Robert Chandler

... among other things, co-edited the Penguin Book of Russian Poetry, 2015.

I sent him, via his Facebook page, a link to my "Backbone-Flute" translation. His (public) response contained not even a hint of praise (1); instead, he opined:

I have two pieces of advice. First, that you should read your work aloud to other people - this might sensitize your ear to crucial matters of rhythm and tone. My impression is that you think it is enough simply to observe the demands of meter and rhyme in a somewhat mechanical manner. Second, that you should read more C20 poetry in English; this, too, might help to sensitize your ear. You might also find it helpful to look at some of the outstanding translations of Mayakovsky by James Womack. I think you'll be able to find some online.

My reply was:

I was going to post a lengthy point-by-point rebuttal of your response: about [...] how my degree of familiarity with modern English-language poetry (2) is, here, quite irrelevant, unless you want me to make Mayakovsky sound like Maya Angelou; etc. etc.

Instead, I followed your advice and searched for James Womack's translations online.

It wasn't easy -- I had to wade through several pages of Google results. The first thing I did find was your declaration that

"Womack's rhymes are every bit as brilliant as Mayakovsky's own." (;1a68ad7a.1110 )

This, already, was absurd on its face: Mayakovsky, after all, had the luxury of coming up with rhymes first, and then writing the rest around them; whereas a translator, obviously, cannot do that without very significantly sacrificing fidelity to the original content. The chances of Womack, or anybody, managing to square that circle -- consistently, throughout a lengthy poem -- are effectively nil. (For some perspective: the 55 verses of my "Flute" translation contain a grand total of three 3-syllable rhymes, and I think even that's not too shabby. [There actually are 4; I forgot the "visitor / Inquisitor" one, since it came бесплатно from the original ("визита / инквизитор").] А вы могли бы?)

Some more searching yielded ( ) an account of you giving a talk, and Womack reciting some of his stuff. The author of the article actually quotes an entire "delightful" quatrain from "A Cloud In Trousers."

The original reads:

Вездесущий, ты будешь в каждом шкапу,
и вина такие расставим по столу,
чтоб захотелось пройтись в ки-ка-пу
хмурому Петру Апостолу.

And here is Womack's delightfully brilliant translation:

If you're omnipresent, you can get into all
the cellars and bring some quality wine back up -
then maybe, just maybe, Peter the Apostle
can be persuaded to lighten up.

Hmmmm. Let's see --

Rhyming: Mayakovsky has a 2-syllable rhyme and a 3-syllable one; Womack has a non-rhyme, and a rhyme of "up" with "up."
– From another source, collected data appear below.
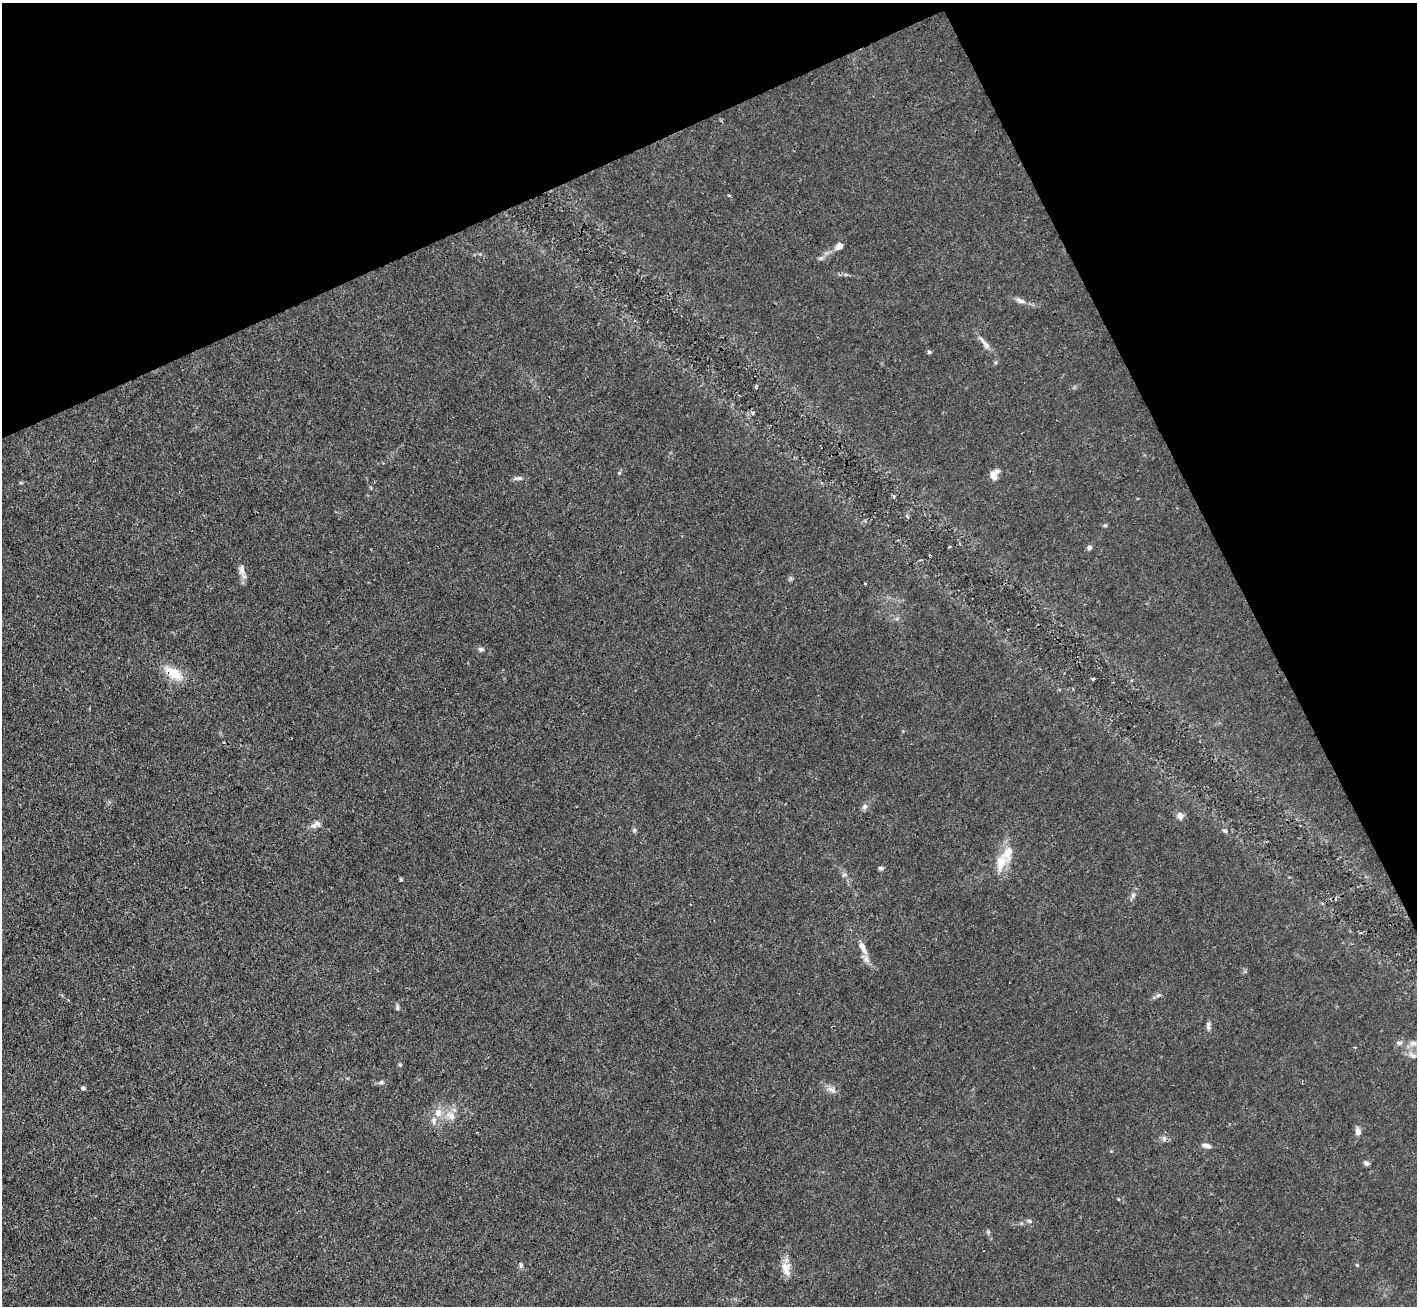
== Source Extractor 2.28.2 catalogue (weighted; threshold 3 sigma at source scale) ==
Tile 3 of 4 x 4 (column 3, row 1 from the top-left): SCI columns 2833-4247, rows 4196-5499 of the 5664 x 5650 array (HDU 1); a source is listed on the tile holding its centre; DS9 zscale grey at full resolution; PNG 1419 x 1308 px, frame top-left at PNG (2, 3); no overlay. Shown black and unused: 23% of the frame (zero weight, under 3 of 4 exposures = <1% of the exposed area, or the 3 px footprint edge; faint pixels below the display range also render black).
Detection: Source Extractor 2.28.2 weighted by HDU 2 'WHT'; one run over the whole footprint, this tile lists its part. Background 0.0224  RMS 0.0032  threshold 0.0142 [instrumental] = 3 sigma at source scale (4.5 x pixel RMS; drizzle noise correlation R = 1.50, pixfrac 1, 0.05/0.05 arcsec/px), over >= 5 px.
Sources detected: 48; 1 cosmic-ray / hot-pixel residue — not listed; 4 inside a brighter listed object's ellipse — not listed separately; the other 43 listed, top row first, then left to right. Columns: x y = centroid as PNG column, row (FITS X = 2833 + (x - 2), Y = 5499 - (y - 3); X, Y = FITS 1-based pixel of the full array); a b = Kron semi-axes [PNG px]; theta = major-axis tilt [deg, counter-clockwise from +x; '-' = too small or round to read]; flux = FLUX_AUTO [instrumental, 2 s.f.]
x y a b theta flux
839 246 10 7 39 1.9
1020 301 13 6 -21 1.5
985 343 24 6 -51 2.2
929 352 5 4 - 0.48
753 413 5 3 - 0.41
994 475 12 7 66 2.8
518 478 14 5 8 1
1105 525 5 5 - 0.43
1089 547 6 5 - 0.86
242 570 14 8 -79 2
865 583 3 3 - 0.53
481 649 9 5 -8 0.74
174 673 27 11 -32 7.3
864 807 8 7 - 1
1180 815 9 7 -72 1.8
314 825 10 7 15 1.3
1225 831 7 5 -17 0.67
1007 853 27 16 73 6.2
881 868 6 5 - 0.71
401 879 5 4 - 0.33
1133 895 7 6 - 0.84
862 947 16 7 -64 2.7
1158 995 8 5 21 0.74
397 1007 9 4 86 0.58
1208 1026 12 5 -90 0.98
1399 1043 9 5 0 0.93
1414 1043 10 6 -8 1.2
1355 1048 3 3 - 0.46
1413 1055 12 7 -20 1.8
400 1065 5 4 - 0.43
381 1082 6 5 - 0.58
83 1088 6 4 -23 0.53
832 1090 12 6 -26 1.6
451 1116 17 9 -38 3.1
434 1121 11 4 -90 1
1358 1131 9 6 -88 1.6
1164 1139 8 5 -63 0.87
1207 1146 11 5 -14 1.4
1366 1163 7 5 -45 0.88
1030 1221 7 4 -28 0.66
521 1265 8 5 -66 0.63
1357 1265 4 4 - 0.29
786 1269 21 11 -72 3.6
Overlapping masked pixels (flux is a lower limit): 1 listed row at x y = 174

Content: if I can think of a less-expressive rendition of "пройтись в ки-ка-пу" than "lighten up," I'll let you know. Also, "if" should, if anything, be "since"; "some ... then" should be "such ... that"; "just maybe" is superfluous, and takes up space that should've been used to convey "хмурому"; "be persuaded" is very different from "захотелось"; "cellars" should be "cupboards"; and so on.

So, thanks for suggesting that I should use Womack as a model, but I think I'll pass. [...]

Here's a piece of advice from me to you: you should carefully read some decent Russian-to-English verse translations. As material you can find online goes, you can even start with mine: the "Flute," plus some other stuff (mostly Vysotsky) reachable via the "Back" link at the bottom of that page; other examples I can point to would be some Vysotsky translations by Kathryn Hamilton and Eugenia Weinstein, which you can find at (note the initial 'w'). This might -- how should I put it? -- sensitize your BRAIN to the fact that unless a translation satisfies the basic requirements of rhyme and meter (if any), and renders the content as reasonably-closely as possible (within the constraints of the previous), things like "rhythm and tone" aren't even worth mentioning.

That way, the next time someone sends you a translation which is clearly better than ones you've praised to the skies, you'll look less foolish if you either

(a) refrain from commenting at all ("Too busy right now," etc.);


(b) make appropriate compliments -- and only after that, any (very specific!) criticisms and/or improvement suggestions;

as opposed to

(c) posting a haughty dismissal amounting to "You've got a lot more to learn before you can play in my league, son."

... Because right now, unfortunately, you don't seem to be a very good judge of who, ability-wise, should aspire to play in whose league.

[And an even more honest conclusion that I had kept to myself, hoping that he might come around:

Let's face it: you're an incompetent, talentless hack, singing effusive praises of another. My suggestion is for the both of you to reread Krylov's "Кукушка и петух," and then switch to careers in which you could be more societally useful, such as ditch-digging. (And take James "Where can I go, melting this hell" (3) McGavran with you.)]


There was no further response from him; he simply deleted my post. Ah well.